[Dataset entries]
__________________________________________________

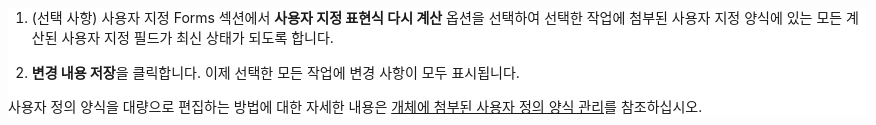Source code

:    

1. (선택 사항) 사용자 지정 Forms 섹션에서 **사용자 지정 표현식 다시 계산** 옵션을 선택하여 선택한 작업에 첨부된 사용자 지정 양식에 있는 모든 계산된 사용자 지정 필드가 최신 상태가 되도록 합니다.

   
1. **변경 내용 저장**&#x200B;을 클릭합니다. 이제 선택한 모든 작업에 변경 사항이 모두 표시됩니다.

사용자 정의 양식을 대량으로 편집하는 방법에 대한 자세한 내용은 [개체에 첨부된 사용자 정의 양식 관리](../../../workfront-basics/work-with-custom-forms/manage-custom-forms-attached-to-objects.md)를 참조하십시오.
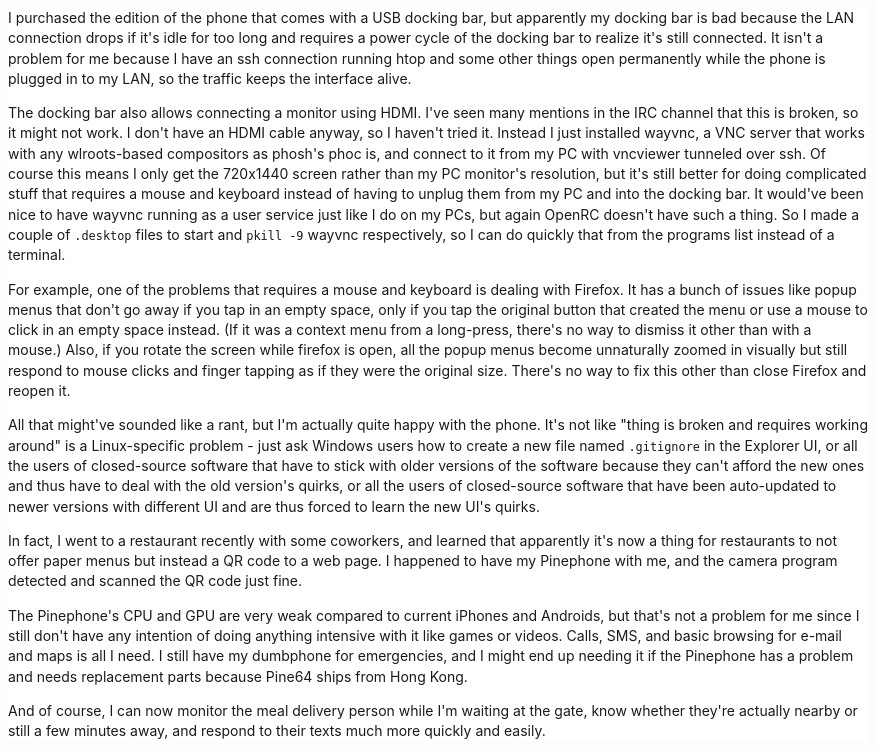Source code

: I purchased the edition of the phone that comes with a USB docking bar, but apparently my docking bar is bad because the LAN connection drops if it's idle for too long and requires a power cycle of the docking bar to realize it's still connected. It isn't a problem for me because I have an ssh connection running htop and some other things open permanently while the phone is plugged in to my LAN, so the traffic keeps the interface alive.

The docking bar also allows connecting a monitor using HDMI. I've seen many mentions in the IRC channel that this is broken, so it might not work. I don't have an HDMI cable anyway, so I haven't tried it. Instead I just installed wayvnc, a VNC server that works with any wlroots-based compositors as phosh's phoc is, and connect to it from my PC with vncviewer tunneled over ssh. Of course this means I only get the 720x1440 screen rather than my PC monitor's resolution, but it's still better for doing complicated stuff that requires a mouse and keyboard instead of having to unplug them from my PC and into the docking bar. It would've been nice to have wayvnc running as a user service just like I do on my PCs, but again OpenRC doesn't have such a thing. So I made a couple of `.desktop` files to start and `pkill -9` wayvnc respectively, so I can do quickly that from the programs list instead of a terminal.

For example, one of the problems that requires a mouse and keyboard is dealing with Firefox. It has a bunch of issues like popup menus that don't go away if you tap in an empty space, only if you tap the original button that created the menu or use a mouse to click in an empty space instead. (If it was a context menu from a long-press, there's no way to dismiss it other than with a mouse.) Also, if you rotate the screen while firefox is open, all the popup menus become unnaturally zoomed in visually but still respond to mouse clicks and finger tapping as if they were the original size. There's no way to fix this other than close Firefox and reopen it.

All that might've sounded like a rant, but I'm actually quite happy with the phone. It's not like "thing is broken and requires working around" is a Linux-specific problem - just ask Windows users how to create a new file named `.gitignore` in the Explorer UI, or all the users of closed-source software that have to stick with older versions of the software because they can't afford the new ones and thus have to deal with the old version's quirks, or all the users of closed-source software that have been auto-updated to newer versions with different UI and are thus forced to learn the new UI's quirks.

In fact, I went to a restaurant recently with some coworkers, and learned that apparently it's now a thing for restaurants to not offer paper menus but instead a QR code to a web page. I happened to have my Pinephone with me, and the camera program detected and scanned the QR code just fine.

The Pinephone's CPU and GPU are very weak compared to current iPhones and Androids, but that's not a problem for me since I still don't have any intention of doing anything intensive with it like games or videos. Calls, SMS, and basic browsing for e-mail and maps is all I need. I still have my dumbphone for emergencies, and I might end up needing it if the Pinephone has a problem and needs replacement parts because Pine64 ships from Hong Kong.

And of course, I can now monitor the meal delivery person while I'm waiting at the gate, know whether they're actually nearby or still a few minutes away, and respond to their texts much more quickly and easily.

__________________________________________________

Action item:
Transcribe the records above exactly, beginning at the line that contains "All that might've" and ending with the line that contains "In fact, I went", both included, and nothing else.

Solution to the exercise:
All that might've sounded like a rant, but I'm actually quite happy with the phone. It's not like "thing is broken and requires working around" is a Linux-specific problem - just ask Windows users how to create a new file named `.gitignore` in the Explorer UI, or all the users of closed-source software that have to stick with older versions of the software because they can't afford the new ones and thus have to deal with the old version's quirks, or all the users of closed-source software that have been auto-updated to newer versions with different UI and are thus forced to learn the new UI's quirks.

In fact, I went to a restaurant recently with some coworkers, and learned that apparently it's now a thing for restaurants to not offer paper menus but instead a QR code to a web page. I happened to have my Pinephone with me, and the camera program detected and scanned the QR code just fine.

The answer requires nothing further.